На следующее утро Гарри выглядел совсем слабым и печальным, и я, позвонив доктору Бендок, сказал ей, что время пришло. Еще раньше я поклялся, что не заставлю его мучиться только ради меня, поэтому наступающий день сулил мне суровое испытание.
Я убеждал себя в том, что собаки смерти не боятся. Они об этом даже не думают. Просто в конце концов она всегда приходит. Я твердо решил, что последние часы Гарри должны быть такими же естественными и достойными, как вся его жизнь. Ни похоронной музыки, ни потоков слез, ни затемненных комнат – только Гарри, живущий обычной жизнью до той минуты, когда…
Доктор Бендок в моей квартире уже распаковала ампулу с синим раствором, достала шприц и молча ждала. Гарри поразил меня до глубины души: он схватил набитую опилками игрушку и долю минуты подбрасывал ее – хотел позабавить ветеринара, в которого был беззаветно влюблен. Потом он с хриплым вздохом повалился на свое любимое место у окна. У него не хватало сил (а может быть, желания) еще раз приподнять голову.
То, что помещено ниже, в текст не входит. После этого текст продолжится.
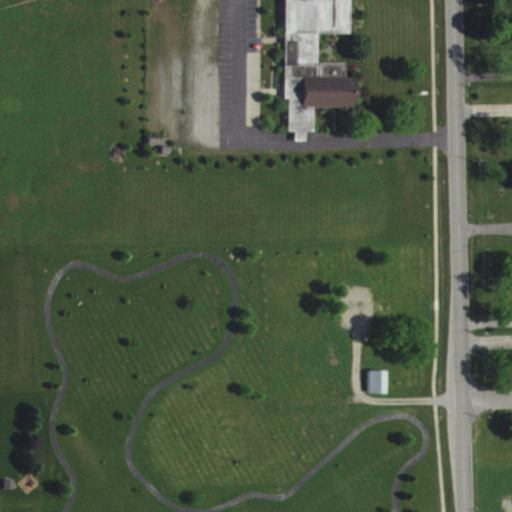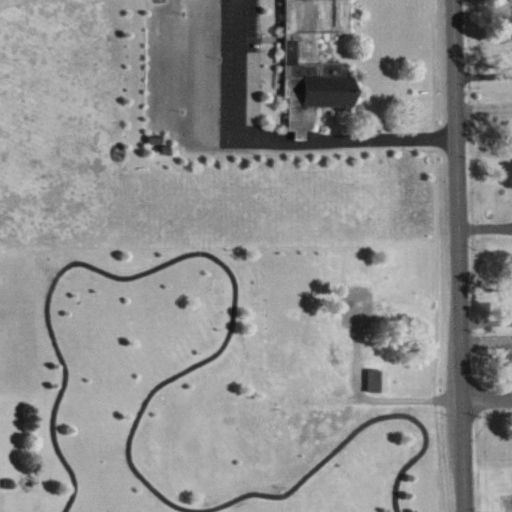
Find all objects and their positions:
building: (309, 60)
parking lot: (234, 69)
building: (313, 70)
road: (484, 76)
road: (277, 143)
road: (459, 255)
road: (435, 256)
road: (185, 369)
building: (377, 391)
park: (201, 398)
road: (487, 398)
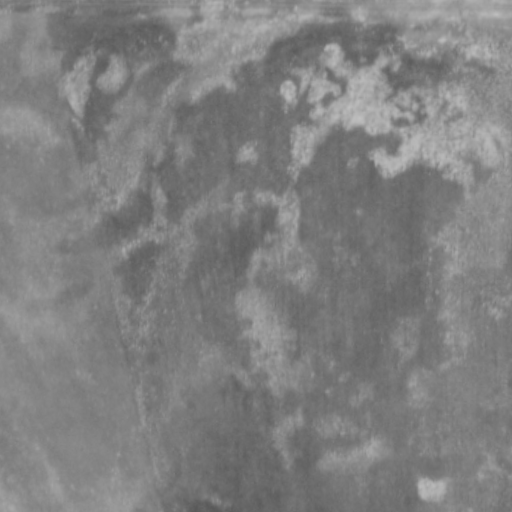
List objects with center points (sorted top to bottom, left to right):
road: (255, 9)
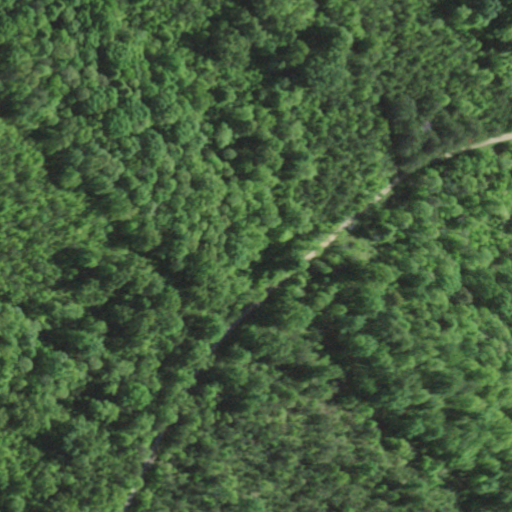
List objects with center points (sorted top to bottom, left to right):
road: (278, 282)
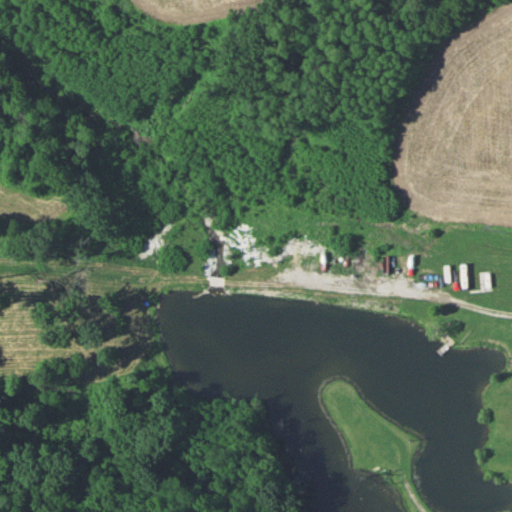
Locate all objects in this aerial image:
crop: (151, 22)
road: (179, 32)
crop: (455, 127)
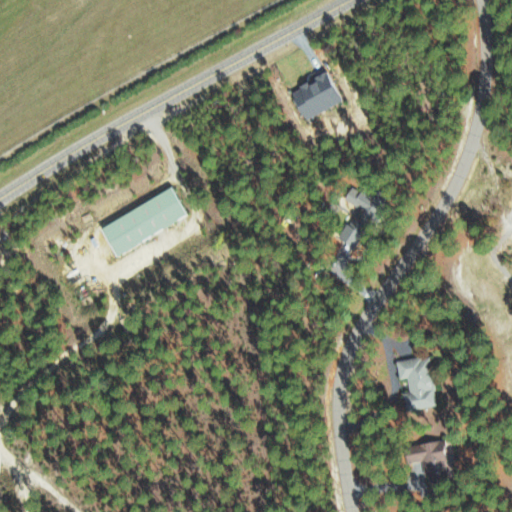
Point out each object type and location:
airport: (93, 55)
building: (313, 93)
road: (174, 95)
building: (139, 219)
building: (356, 221)
road: (409, 257)
road: (131, 260)
park: (494, 297)
building: (413, 382)
building: (426, 459)
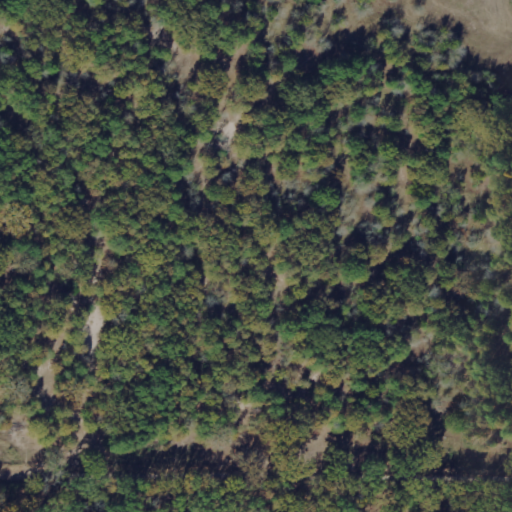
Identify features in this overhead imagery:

Прождав в молчании несколько долгих минут, я кивнул, и Пэм подошла к нему со шприцем в руке. Она протерла ему ногу, а я прижался лицом к морде своего пса.
– Еще минутку, – тихо попросил я ее и стал говорить Гарри, что я его люблю (слова, которые он привык слышать), что он мой лучший друг (и это тоже не было для него новостью), что минуту с ним я не променял бы ни на что в мире. Все мысли сливались в одну неумолимую истину.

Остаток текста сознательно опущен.